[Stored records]
+ + + +
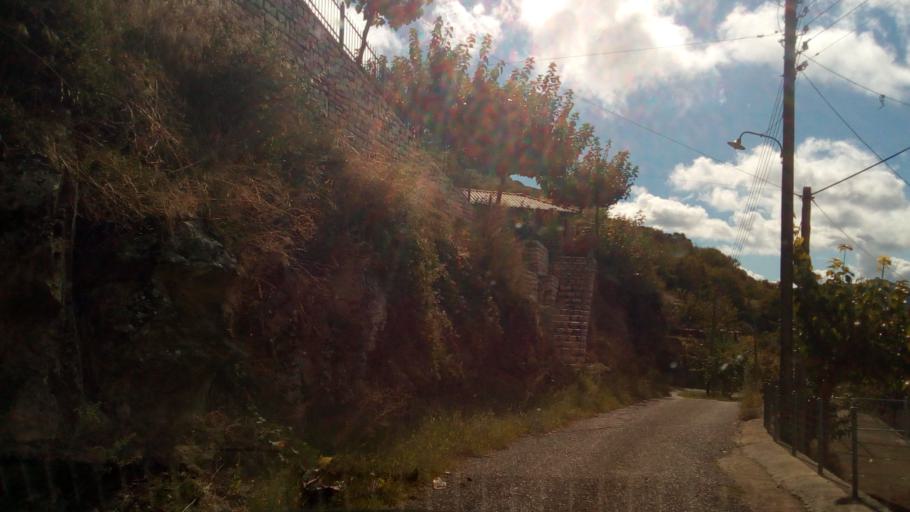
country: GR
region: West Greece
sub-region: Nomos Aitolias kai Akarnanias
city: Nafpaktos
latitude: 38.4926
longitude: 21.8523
+ + + +
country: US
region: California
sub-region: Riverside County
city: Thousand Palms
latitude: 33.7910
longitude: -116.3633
+ + + +
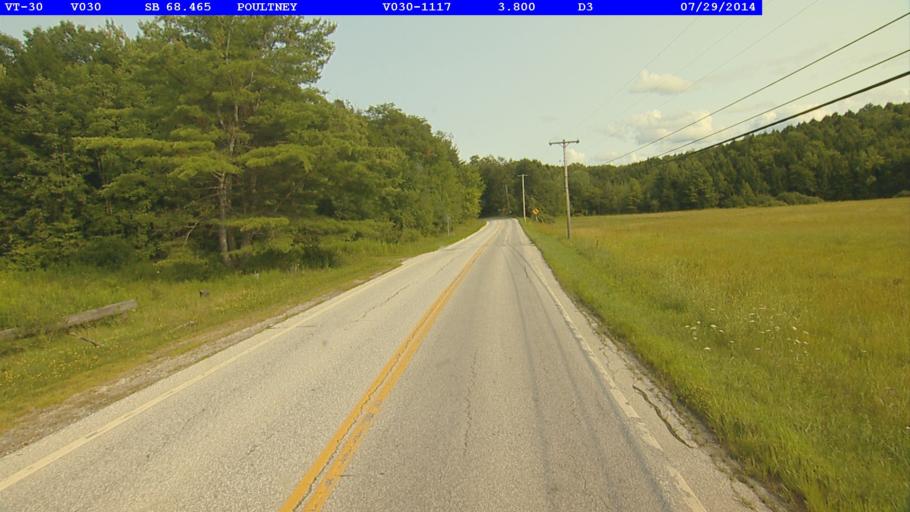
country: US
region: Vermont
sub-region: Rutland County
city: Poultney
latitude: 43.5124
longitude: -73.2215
+ + + +
_Prompt:_ Rewrite the lines from the line with "country: GR" to the line with "longitude: 21.8523", both included, replacing "city" with "town" and keeping everything else the same.

_Result of this exercise:_
country: GR
region: West Greece
sub-region: Nomos Aitolias kai Akarnanias
town: Nafpaktos
latitude: 38.4926
longitude: 21.8523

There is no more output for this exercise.